Mr. Sharp, the Ivy League-educated scion of one of New York’s most socially prominent families, who in the 1960s and afterward was on the cutting edge of the American avant-garde as a performer, producer, writer, publisher, curator, video artist and much else, died on Dec. 17 in Manhattan. He was 72 and lived in Brooklyn. The cause was cancer, his wife, Pamela Seymour Smith Sharp, said.
A central figure in conceptual and performance art back when those forms were new and daring, Mr. Sharp was concerned with making art that was as much for the mind as it was for the eye. Along with artists like Chris Burden and Nam June Paik, Mr. Sharp helped expand the very idea of what constituted a work of art.
Mr. Sharp was also known as the publisher of Avalanche, a widely respected, handsomely produced art magazine he founded with the writer and filmmaker Liza Béar. Published for just 13 issues between 1970 and 1976, Avalanche featured in-depth interviews with many rising contemporary artists of the day, among them Mr. Burden, William Wegman and Joseph Beuys, the charismatic German artist of whom Mr. Sharp was an early champion.

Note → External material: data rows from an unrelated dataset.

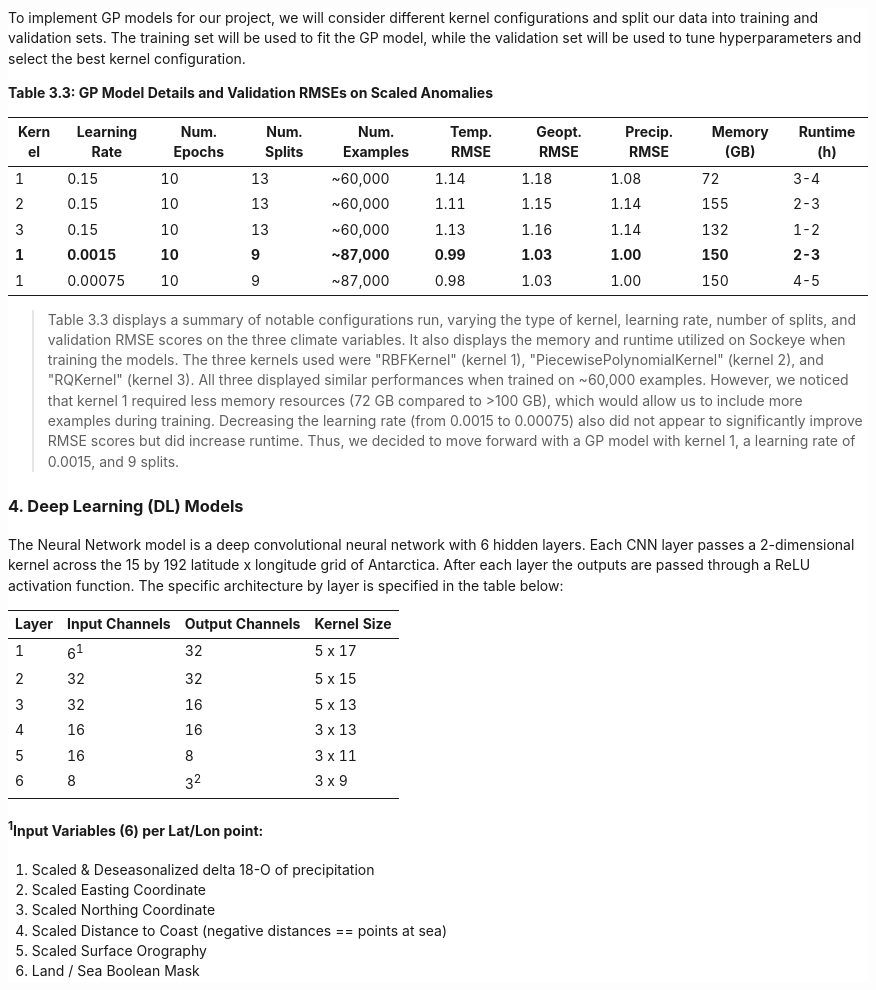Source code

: To implement GP models for our project, we will consider different kernel configurations and split our data into training and validation sets. The training set will be used to fit the GP model, while the validation set will be used to tune hyperparameters and select the best kernel configuration.

**Table 3.3: GP Model Details and Validation RMSEs on Scaled Anomalies**

| Kernel | Learning Rate | Num. Epochs | Num. Splits | Num. Examples | Temp. RMSE | Geopt. RMSE | Precip. RMSE | Memory (GB) | Runtime (h) |
|--------|---------------|-------------|-------------|---------------|------------|------------|--------------|-------------|-------------|
| 1      | 0.15          | 10          | 13          | ~60,000       | 1.14       | 1.18       | 1.08         | 72          | 3-4         |
| 2      | 0.15          | 10          | 13          | ~60,000       | 1.11       | 1.15       | 1.14         | 155         | 2-3         |
| 3      | 0.15          | 10          | 13          | ~60,000       | 1.13       | 1.16       | 1.14         | 132         | 1-2         |
| **1**  | **0.0015**    | **10**      | **9**       | **~87,000**   | **0.99**   | **1.03**   | **1.00**     | **150**     | **2-3**     |
| 1      | 0.00075       | 10          | 9           | ~87,000       | 0.98       | 1.03       | 1.00         | 150         | 4-5         |

   > Table 3.3 displays a summary of notable configurations run, varying the type of kernel, learning rate, number of splits, and validation RMSE scores on the three climate variables. It also displays the memory and runtime utilized on Sockeye when training the models. The three kernels used were "RBFKernel" (kernel 1), "PiecewisePolynomialKernel" (kernel 2), and "RQKernel" (kernel 3). All three displayed similar performances when trained on ~60,000 examples. However, we noticed that kernel 1 required less memory resources (72 GB compared to >100 GB), which would allow us to include more examples during training. Decreasing the learning rate (from 0.0015 to 0.00075) also did not appear to significantly improve RMSE scores but did increase runtime. Thus, we decided to move forward with a GP model with kernel 1, a learning rate of 0.0015, and 9 splits.

### 4. Deep Learning (DL) Models 

The Neural Network model is a deep convolutional neural network with 6 hidden layers. Each CNN layer passes a 2-dimensional kernel across the 15 by 192 latitude x longitude grid of Antarctica. After each layer the outputs are passed through a ReLU activation function. The specific architecture by layer is specified in the table below:

| Layer  | Input Channels | Output Channels | Kernel Size |
| --- | --- | --- | ---- |
| 1     | 6<sup>1</sup>     | 32     | 5 x 17 |
| 2     | 32     | 32     | 5 x 15 |
| 3     | 32     | 16     | 5 x 13 |
| 4     | 16     | 16     | 3 x 13 |
| 5     | 16     | 8     | 3 x 11 |
| 6     | 8     | 3<sup>2</sup>     | 3 x 9 |

#### <sup>1</sup>Input Variables (6) per Lat/Lon point:
1. Scaled & Deseasonalized delta 18-O of precipitation 
2. Scaled Easting Coordinate
3. Scaled Northing Coordinate
4. Scaled Distance to Coast (negative distances == points at sea)
5. Scaled Surface Orography
6. Land / Sea Boolean Mask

As a curator, Mr. Sharp attracted international attention with “Earth Art,” a 1969 exhibition at Cornell University. Groundbreaking in every sense of the term, the exhibition featured site-specific installations — by Dennis Oppenheim, Robert Smithson, Hans Haacke and others — that were hewn, molded or otherwise created from the land itself. Mr. Sharp also ran the Willoughby Sharp Gallery, on Spring Street in SoHo, from 1988 to 2004.